* _WHAT YOU WILL DO_
Starting at the first line of the data, please print exactly those lines through the one that holds "How to contact the list operators?", omitting every picture.

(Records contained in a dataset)
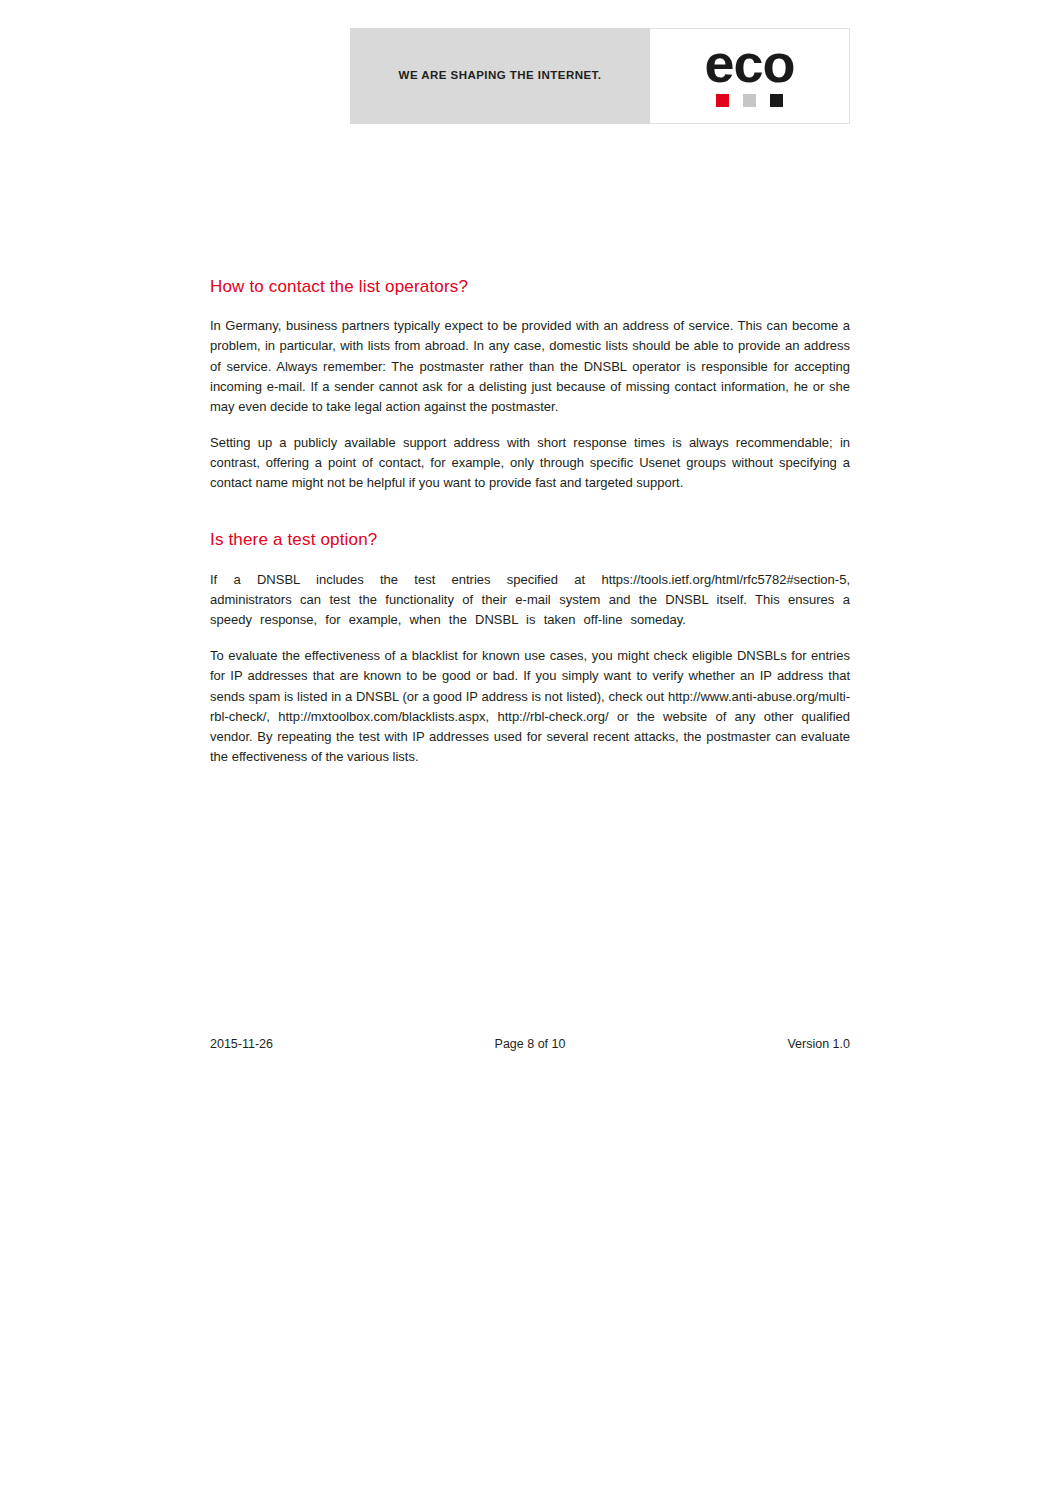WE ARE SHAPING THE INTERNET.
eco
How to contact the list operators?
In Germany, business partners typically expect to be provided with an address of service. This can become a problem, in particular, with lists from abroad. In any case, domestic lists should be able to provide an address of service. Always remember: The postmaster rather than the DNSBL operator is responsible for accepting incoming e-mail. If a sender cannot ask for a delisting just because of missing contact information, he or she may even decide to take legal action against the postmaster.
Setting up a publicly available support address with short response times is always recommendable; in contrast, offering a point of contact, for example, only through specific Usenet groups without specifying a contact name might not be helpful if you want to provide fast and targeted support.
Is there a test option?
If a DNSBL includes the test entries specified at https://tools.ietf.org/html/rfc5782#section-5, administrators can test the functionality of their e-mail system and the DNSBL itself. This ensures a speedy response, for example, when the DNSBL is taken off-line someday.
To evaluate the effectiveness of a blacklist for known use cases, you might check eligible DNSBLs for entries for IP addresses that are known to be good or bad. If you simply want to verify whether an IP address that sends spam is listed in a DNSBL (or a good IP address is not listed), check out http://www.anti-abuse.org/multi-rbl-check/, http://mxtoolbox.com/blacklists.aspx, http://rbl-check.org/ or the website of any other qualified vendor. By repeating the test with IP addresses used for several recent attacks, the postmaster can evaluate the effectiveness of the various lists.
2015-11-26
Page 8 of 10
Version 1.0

* _COMPLETED TASK_
WE ARE SHAPING THE INTERNET.
eco
How to contact the list operators?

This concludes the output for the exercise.